Однажды утром он велел мне надеть самую приличную гандуру и повел к своему брату. Дядя в аптеке расставлял по полкам коробки и флаконы.
Перед тем как войти, отец застыл в нерешительности. Гордый, но попавший в затруднительное положение, он долго ходил вокруг да около, прежде чем перейти к цели своего визита: ему нужны были деньги… Дядя тут же запустил руку в кассу, будто ожидал чего-то подобного, и извлек на свет божий крупную купюру. Отец с болью во взгляде уставился на нее. Дядя понял, что брат не протянет за ней руки. Он вышел из-за прилавка и положил деньги ему в карман. Отец будто окаменел и стоял, понурив голову. Когда он сказал «спасибо», голос у него был глухой, сиплый и такой тихий, что его едва можно было различить.
Дядя вновь встал за прилавок. Было заметно, что его что-то гложет, но вскрывать нарыв, чтобы оздоровить обстановку, он не осмеливался. Он без устали ловил взгляд отца, а его белые, чистые пальцы нервно барабанили по дереву. Взвесив добросовестно все за и против, он набрался храбрости и сказал:
– Иса, я знаю, как тебе тяжело. Но также знаю, что ты справишься… если позволишь мне немного тебе помочь.
– Я верну все до последнего су, – пообещал отец.
– Я не об этом, Иса. Расплатишься когда захочешь. Если бы это зависело только от меня, то тебе даже не надо было бы об этом беспокоиться. Я могу одолжить тебе и больше, для меня это не проблема. Я твой брат, можешь обращаться ко мне с любыми просьбами и в любое время… – Он немного помолчал, прочистил горло и продолжил: – Даже не знаю, как тебе сказать, мне всегда было трудно с тобой общаться. Я очень боюсь тебя обидеть, хотя всего лишь хочу быть твоим братом. Но для тебя, Иса, настало время научиться слушать. В этом нет ничего плохого. В жизни постоянно приходится чему-то учиться – она так быстро меняется, вместе с ней меняется и наше мышление, в результате человеку кажется, что он узнает все больше, хотя на самом деле пробел в его знаниях все расширяется и расширяется.
– Я справлюсь…
– На этот счет я даже не сомневаюсь, Иса. Ни на секунду. Но для реализации добрых намерений нужны средства. Считать, что ты тверд как скала, еще мало.
– На что ты намекаешь, Махи?
Дядя нервно теребил пальцы, искал слова, вертел их и так и сяк в голове, затем глубоко вдохнул и сказал:
– У тебя жена и двое детей. Для человека, лишившегося всего, это обуза.
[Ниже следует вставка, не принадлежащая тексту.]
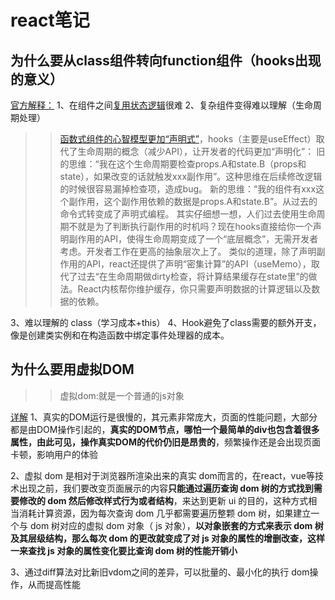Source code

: # react笔记

## 为什么要从class组件转向function组件（hooks出现的意义）

<a href='https://zh-hans.reactjs.org/docs/hooks-intro.html'>官方解释：</a>
1、在组件之间<a href='https://blog.csdn.net/qq_39207948/article/details/113819803'>复用状态逻辑</a>很难
2、复杂组件变得难以理解（生命周期处理）

>> <a href='https://www.zhihu.com/question/343314784/answer/970219202'>函数式组件的心智模型更加“声明式”</a>，hooks（主要是useEffect）取代了生命周期的概念（减少API），让开发者的代码更加“声明化”：
旧的思维：“我在这个生命周期要检查props.A和state.B（props和state），如果改变的话就触发xxx副作用”。这种思维在后续修改逻辑的时候很容易漏掉检查项，造成bug。
新的思维：“我的组件有xxx这个副作用，这个副作用依赖的数据是props.A和state.B”。从过去的命令式转变成了声明式编程。
其实仔细想一想，人们过去使用生命周期不就是为了判断执行副作用的时机吗？现在hooks直接给你一个声明副作用的API，使得生命周期变成了一个“底层概念”，无需开发者考虑。开发者工作在更高的抽象层次上了。
类似的道理，除了声明副作用的API，react还提供了声明“密集计算”的API（useMemo），取代了过去“在生命周期做dirty检查，将计算结果缓存在state里”的做法。React内核帮你维护缓存，你只需要声明数据的计算逻辑以及数据的依赖。

3、难以理解的 class（学习成本+this）
4、Hook避免了class需要的额外开支，像是创建类实例和在构造函数中绑定事件处理器的成本。

## 为什么要用虚拟DOM

>>虚拟dom:就是一个普通的js对象

<a href='https://www.csdn.net/tags/NtTakgwsOTQxMDYtYmxvZwO0O0OO0O0O.html#DOM_47'>详解</a>
1、真实的DOM运行是很慢的，其元素非常庞大，页面的性能问题，大部分都是由DOM操作引起的，**真实的DOM节点，哪怕一个最简单的div也包含着很多属性，由此可见，操作真实DOM的代价仍旧是昂贵的**，频繁操作还是会出现页面卡顿，影响用户的体验

2、虚拟 dom 是相对于浏览器所渲染出来的真实 dom而言的，在react，vue等技术出现之前，我们要改变页面展示的内容**只能通过遍历查询 dom 树的方式找到需要修改的 dom 然后修改样式行为或者结构**，来达到更新 ui 的目的，这种方式相当消耗计算资源，因为每次查询 dom 几乎都需要遍历整颗 dom 树，如果建立一个与 dom 树对应的虚拟 dom 对象（ js 对象），**以对象嵌套的方式来表示 dom 树及其层级结构，那么每次 dom 的更改就变成了对 js 对象的属性的增删改查，这样一来查找 js 对象的属性变化要比查询 dom 树的性能开销小**

3、通过diff算法对比新旧vdom之间的差异，可以批量的、最小化的执行 dom操作，从而提高性能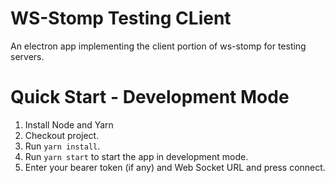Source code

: # WS-Stomp Testing CLient

An electron app implementing the client portion of ws-stomp for
testing servers.

# Quick Start - Development Mode

1. Install Node and Yarn
1. Checkout project.
2. Run `yarn install`.
1. Run `yarn start` to start the app in development mode.
1. Enter your bearer token (if any) and Web Socket URL and press connect.
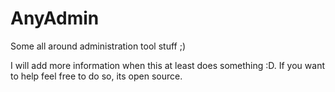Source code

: AnyAdmin
========

Some all around administration tool stuff ;)

I will add more information when this at least does something :D. If you want to help feel free to do so, its open source.
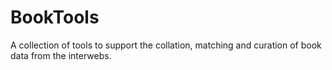 # BookTools

A collection of tools to support the collation, matching and curation of book
data from the interwebs.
Они связывают тебя по рукам и ногам и подрезают крылья.
– Они моя семья.
– Но я ведь тоже твоя семья.
– Это разные вещи.
– Нет, Иса, это одно и то же. Твой сын – мой племянник. В его жилах течет моя кровь. Отдай его мне. Ты прекрасно знаешь, что он вряд ли добьется значительных успехов, если пойдет по твоим стопам. Кого ты собираешься из него сделать? Грузчика, чистильщика обуви, погонщика ослов? Посмотри правде в глаза. С тобой для него все дороги закрыты. Парню нужно ходить в школу, научиться читать и писать, получить хорошее воспитание. Я знаю, маленьким арабам учиться вроде ни к чему. Их удел – пашня и стадо скота. Но я могу определить его в школу и сделать из него образованного человека… Прошу тебя, не принимай мои слова в штыки. Подумай, хотя бы минуту. С тобой у мальчика нет будущего.
Отец долго размышлял над словами брата, опустив глаза и плотно сжав зубы. Когда он поднял голову, лица у него больше не было – его сменила бледная маска.
С тяжелым сердцем он сказал:
– Нет, брат, ты никогда ничего не поймешь.
– Зря ты так, Иса.
– Помолчи… не говори больше ничего, и так сказал уже достаточно… У меня нет твоего знания, и я очень об этом сожалею. Но если знание сводится к тому, чтобы унижать других, считая их полными отбросами, то мне оно не нужно.
Дядя хотел было что-то сказать, но отец твердой рукой его остановил. Затем вытащил из кармана банкноту и положил ее на прилавок:
– И деньги твои мне тоже не нужны.
С этими словами он схватил меня за руку с такой злобой, что чуть не вывихнул плечо, и вытолкал на улицу. Дядя хотел было нас догнать, но не осмелился и замер на пороге аптеки, уверенный, что брат до конца дней своих не простит ему только что совершенную ошибку.
Отец не шагал, он катился, как огромный валун по склону холма. На моей памяти подобных приступов гнева с ним еще не случалось. Он был готов взорваться. Лицо его дергалось в нервном тике, он страстно желал, чтобы весь мир провалился под землю, – это явственно читалось в его глазах. Он ничего не говорил, и это возмущенное, негодующее молчание, еще больше накалявшее ситуацию, заставляло меня опасаться худшего.
Когда мы отошли на приличное расстояние, он прижал меня к стене и вперил в мои перепуганные глаза тяжелый, безумный взгляд.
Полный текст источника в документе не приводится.